The benefits of laparoscopic gastric bypass (LGB) include decreased pain, quicker recovery, and shorter hospital stay. Our hypothesis was that a clinical pathway for 48-hour discharge after LGB can be implemented safely.
Charts of patients undergoing LGB were retrospectively reviewed to assess our prospectively placed clinical pathway. Patients were discharged within 48 hours if they met the criteria of the pathway.
There were 104 patients who underwent LGB with no intraoperative conversions. Complications included 5 leaks, 5 reoperations, and no mortality. In our series, 76% (n=79) of patients were discharged within 48 hours. Gender and body mass index (BMI) did not differ between those who were discharged in 48 hours and those who were not (P=not significant). No patient who was discharged in 48 hours required return before their scheduled appointment.
A majority of patients after LGB can be discharged safely in 48 hours. A formal clinical pathway helps decrease hospital stay without adverse patient outcome.

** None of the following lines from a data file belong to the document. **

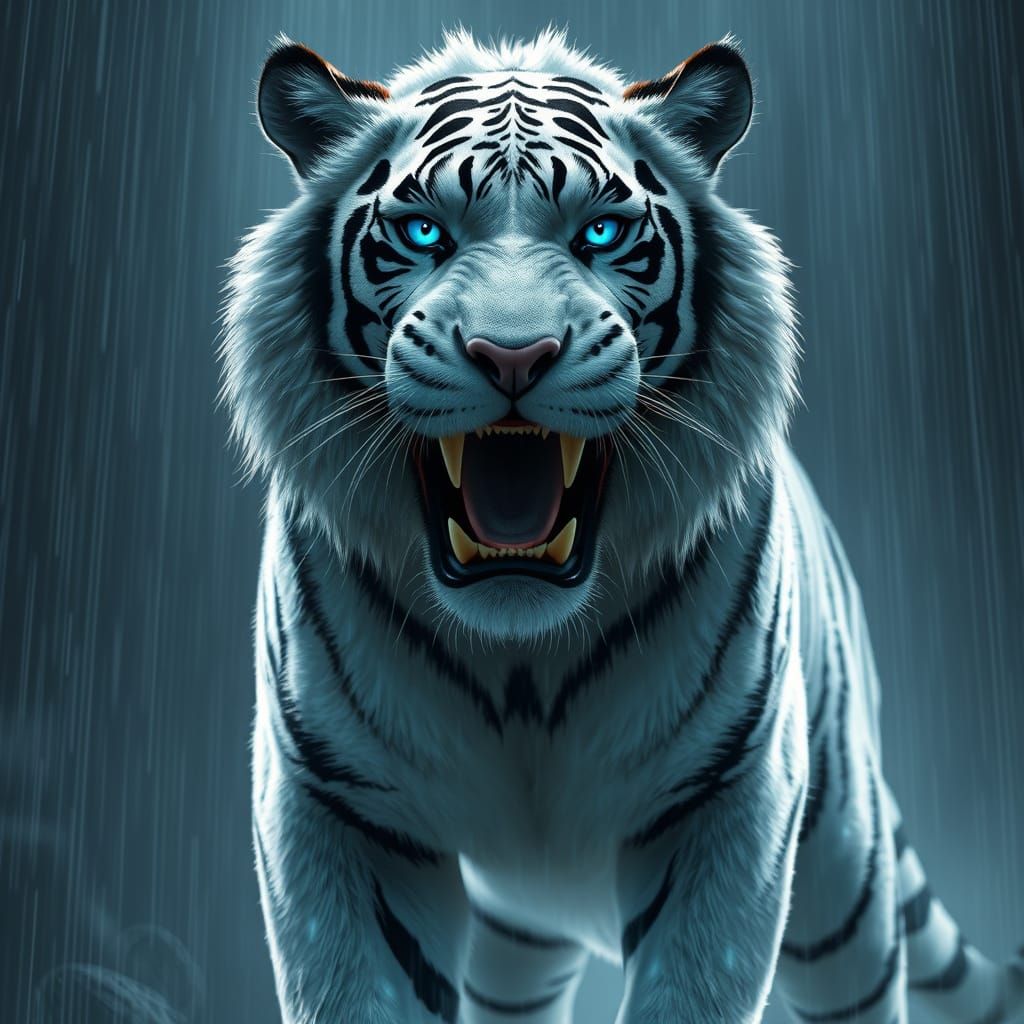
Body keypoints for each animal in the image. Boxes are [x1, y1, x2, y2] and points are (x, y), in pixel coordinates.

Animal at [220, 28, 1024, 1024]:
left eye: (600, 232)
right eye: (423, 232)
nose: (512, 354)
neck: (521, 667)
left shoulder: (726, 797)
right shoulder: (338, 807)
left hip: (841, 879)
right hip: (521, 931)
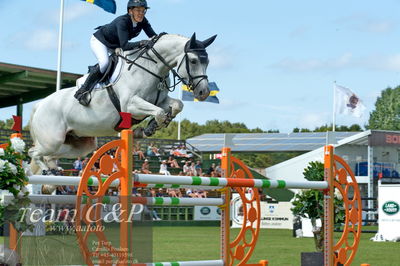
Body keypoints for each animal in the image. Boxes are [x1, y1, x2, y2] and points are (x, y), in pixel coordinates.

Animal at [28, 32, 216, 179]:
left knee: (49, 155)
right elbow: (160, 113)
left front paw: (149, 128)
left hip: (78, 145)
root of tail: (39, 105)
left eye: (207, 62)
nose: (204, 92)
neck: (151, 68)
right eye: (193, 61)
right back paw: (47, 172)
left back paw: (53, 169)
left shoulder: (160, 100)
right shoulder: (131, 105)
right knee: (33, 153)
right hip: (53, 139)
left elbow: (177, 105)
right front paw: (148, 129)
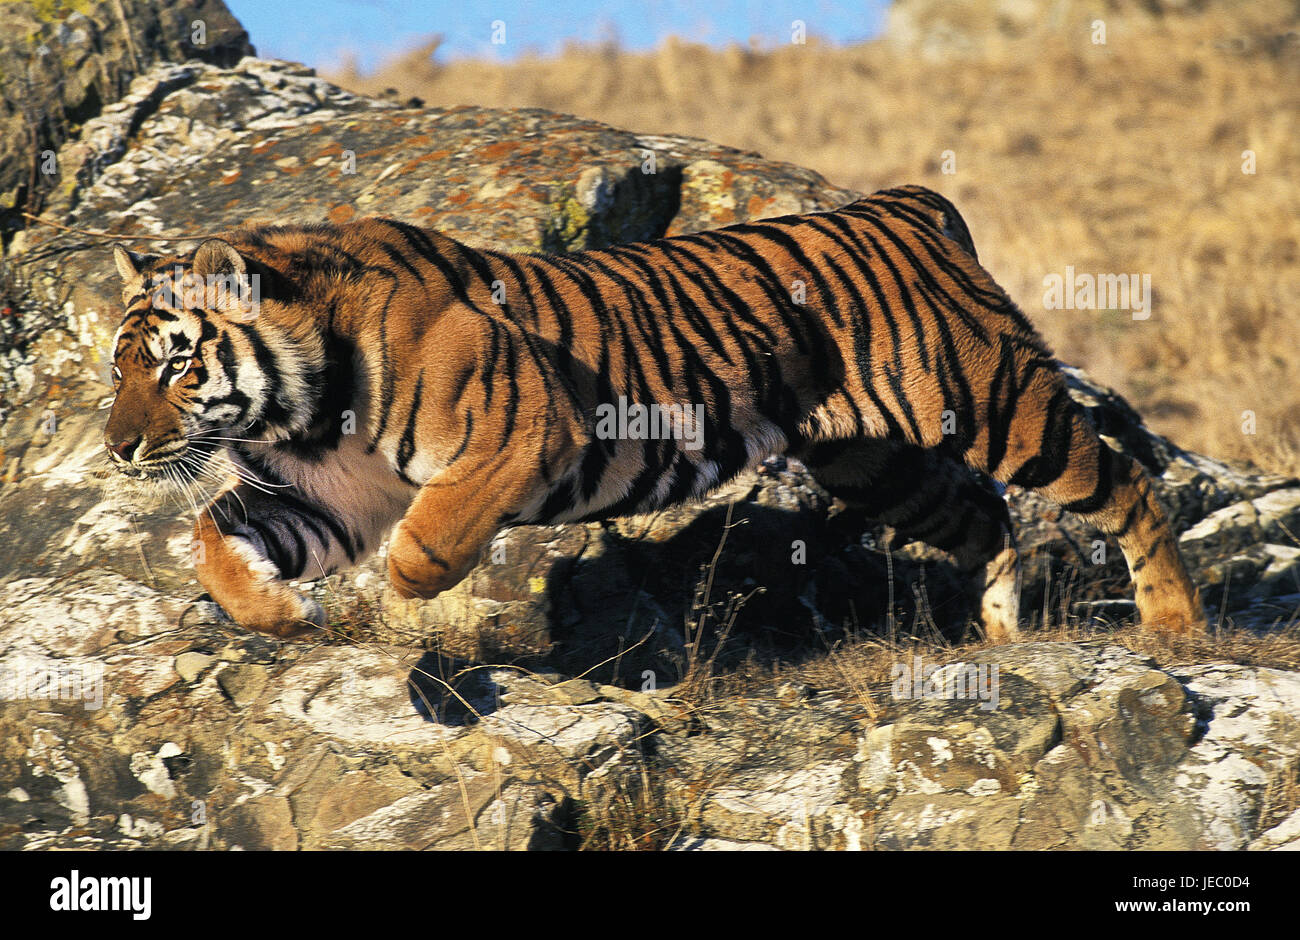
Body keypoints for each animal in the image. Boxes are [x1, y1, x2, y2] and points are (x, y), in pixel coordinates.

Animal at [104, 183, 1206, 642]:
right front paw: (280, 611)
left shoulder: (524, 425)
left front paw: (422, 600)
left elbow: (428, 537)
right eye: (116, 369)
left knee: (1128, 485)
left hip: (999, 404)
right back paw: (997, 639)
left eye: (174, 364)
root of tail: (902, 201)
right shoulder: (329, 497)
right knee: (984, 516)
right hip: (879, 462)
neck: (308, 406)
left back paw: (1175, 627)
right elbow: (213, 538)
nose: (115, 448)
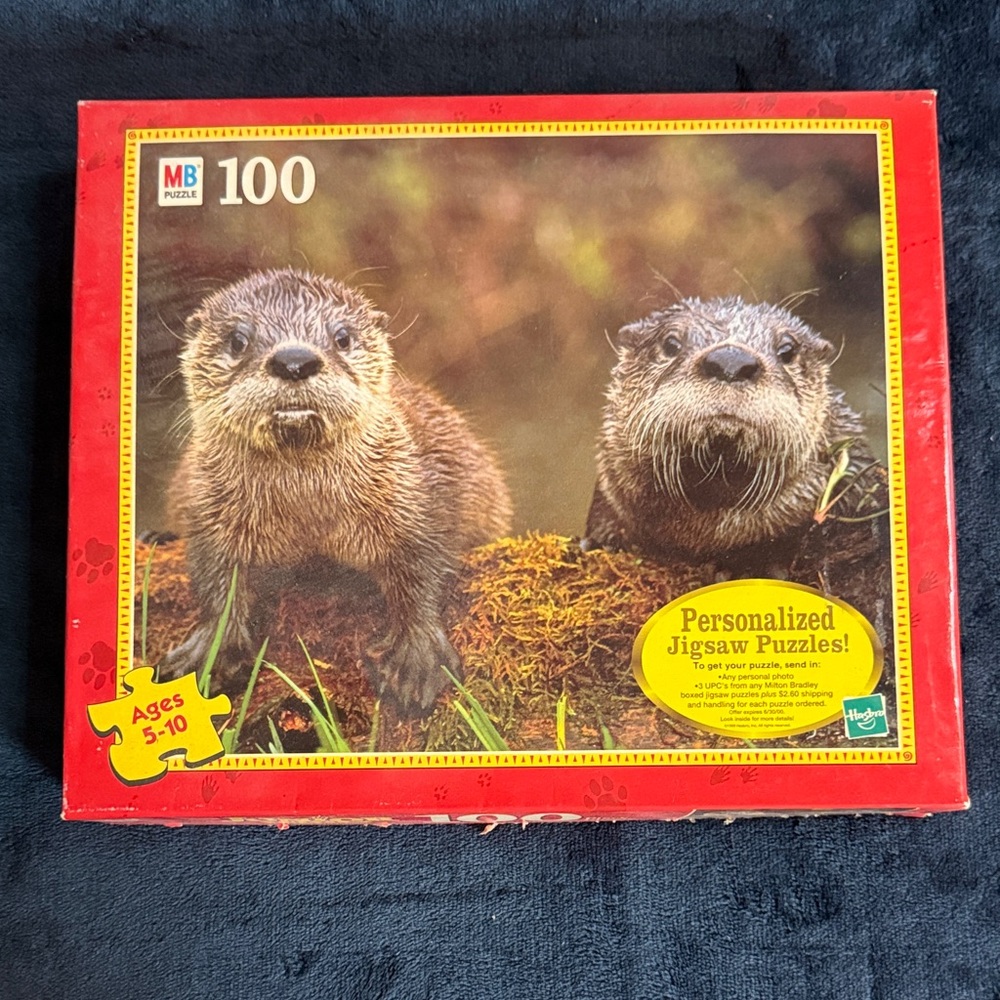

腹腔镜胃旁路手术(LGB)的益处包括疼痛减轻、恢复更快以及住院时间缩短。我们的假设是,LGB术后48小时出院的临床路径能够安全实施。
对接受LGB手术的患者病历进行回顾性分析,以评估我们预先设定的临床路径。符合路径标准的患者在48小时内出院。
104例患者接受了LGB手术,无术中中转开腹情况。并发症包括5例渗漏、5例再次手术,无死亡病例。在我们的系列研究中,76%(n = 79)的患者在48小时内出院。48小时内出院患者与未在48小时内出院患者的性别和体重指数(BMI)无差异(P = 无显著性差异)。48小时内出院的患者在预定复诊前均无需返回。
大多数LGB术后患者可在48小时内安全出院。正式的临床路径有助于缩短住院时间,且不会对患者产生不良后果。